◆ EXTRACT TO READ ◆
# # # # #
April 2004
Special Focus

Teamwork and technology shift drilling performance paradigm

Total drilling time in a Wyoming field was decreased significantly by applying slower motor speeds and new bit cutter technology
 
Vol. 225 No. 4

Drilling Technology

Teamwork and technology shift drilling performance paradigm

Total drilling time in a Wyoming field decreased to an average 83% of previous best-in-class performance in a counter-intuitive method applying slow motor speeds and sharp, fixed-cutter bit technology

Samantha Shepard, BP America Production Co.; Todd Hansen, Hunting Performance, Inc.; Michael Hooper, Dyna-Drill Technologies, Inc.; and Jim Elder, ReedHycalog, a Grant Prideco company

Improving penetration rates in Wyoming's Green River basin's Wamsutter field presented a difficult challenge that required innovative thinking, challenging paradigms and application of new technology. The result has been a momentous increase in rate of penetration (ROP) that improves field economics and increases the number of potential drilling candidates in this active region.

Slow drilling rates in the field's deeper formations were caused by laminated stringers of hard shale and soft bentonite. Unfortunately, the method for addressing bit-balling in the soft sections was counter to the method for optimizing ROP in the hard sections. The solution came in two steps.

The first step was a technique developed and recommended by the motor rental company, Hunting Performance. Its approach was a counter-intuitive method that involved reducing bit rpm to increase ROP. The application of a slow-rpm motor power section was key to this advance. The second step was application of bit technology using new, wear-resistant cutters that allowed drilling to TD in a single run.

The result of these innovations is that nearly half of the Wamsutter wells are drilled with total times less than the benchmark best-in-class that existed before the technology shift.
# # # # #
◆ DATA EXTRACT ◆
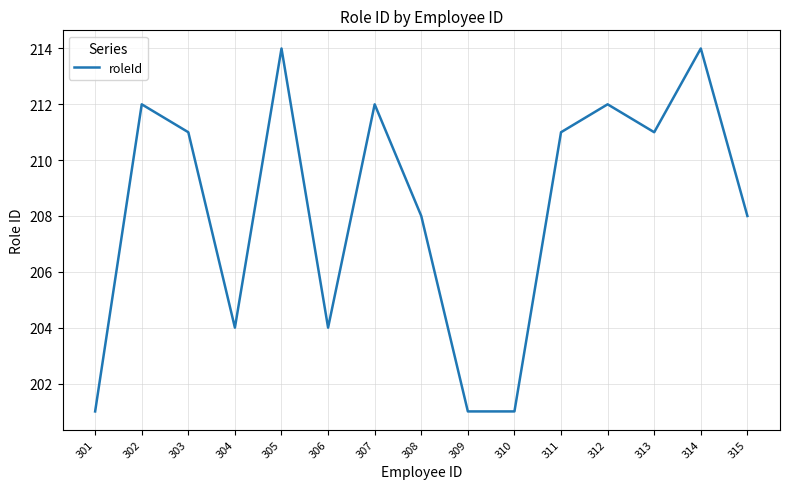

True or false: the data shows 103 at 308.

False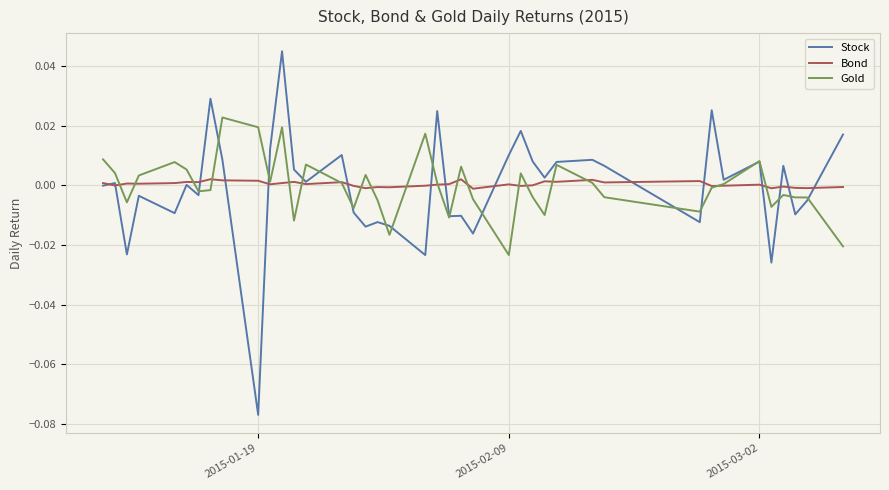

Which series has the largest range (max minus min)?

Stock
# # # # #
◆ WORK ORDER A ◆
Decide whether each statement below agrees with the Wamsutter drilling article. Answer yes or no for each, and quote the words that settle it: (i) Slow drilling rates in the field's deeper formations came from laminated stringers of hard shale and soft bentonite. (ii) Hunting Performance recommended raising bit rpm to increase ROP. (iii) All Wamsutter wells are now drilled in less total time than the earlier best-in-class benchmark.
◆ WORK ORDER B ◆
Restate the stretch of the Wamsutter drilling article from "Samantha Shepard, BP" through "this active region.", swapping "momentous" out for "dramatic".
◆ WORK ORDER C ◆
Resume the Wamsutter drilling article after its final sentence.

◆ YOUR RESPONSE A ◆
(i) Yes: "Slow drilling rates in the field's deeper formations were caused by laminated stringers of hard shale and soft bentonite."
(ii) No: "Its approach was a counter-intuitive method that involved reducing bit rpm to increase ROP."
(iii) No: "nearly half of the Wamsutter wells are drilled with total times less than the benchmark best-in-class that existed before the technology shift."

◆ YOUR RESPONSE B ◆
Samantha Shepard, BP America Production Co.; Todd Hansen, Hunting Performance, Inc.; Michael Hooper, Dyna-Drill Technologies, Inc.; and Jim Elder, ReedHycalog, a Grant Prideco company

Improving penetration rates in Wyoming's Green River basin's Wamsutter field presented a difficult challenge that required innovative thinking, challenging paradigms and application of new technology. The result has been a dramatic increase in rate of penetration (ROP) that improves field economics and increases the number of potential drilling candidates in this active region.

◆ YOUR RESPONSE C ◆
DRILLING BACKGROUND

Wamsutter field comprises seven areas distinguished by slight variations in drilling characteristics. Each area is assigned a drilling benchmark for “best-in-class” that is defined as the total days per 10,000 ft. Days per 10,000 ft (d/10k) is a normalization of total dry-hole days to a 10,000-ft reference point – an attempt to take the time variation due to depth out of the equation. The benchmark includes drilling hours, circulating hours, trip time and unplanned events. The 2001 benchmark (as of December 2001) forms the basis of comparison for all improvements discussed in this article.

The main reservoir target is the Almond formation. Found at about 9,000 ft to 12,000 ft, it comprises marginal marine sands/ mudstones in the upper and middle sections, and fluvial river deposits with shales and coals in the lower section. Production is from very tight, gas-bearing sands (0.01 mD permeability) that are fracture stimulated.

Above the Almond is the 2,100-ft-thick Lewis shale that begins at about 7,000 ft to 9,000 ft. It is made up of marine shale with submarine fan sandstone deposits that are often gas bearing. These hard shales are layered with bentonite clays that are a source of bit-balling problems. Together, this ratty sequence of shales and clays caused slow penetration rates and limited the footage that could be drilled in a single run below the surface hole.

Successful PDC bit runs from surface hole to top of the Almond were made in the softer Wamsutter areas in early 1999. Most of these runs were on 0.34 revolution per gallon (rpg), high-torque mud motors. PDC bits with 19-mm cutters and six blades were being run in most of these vertical wells.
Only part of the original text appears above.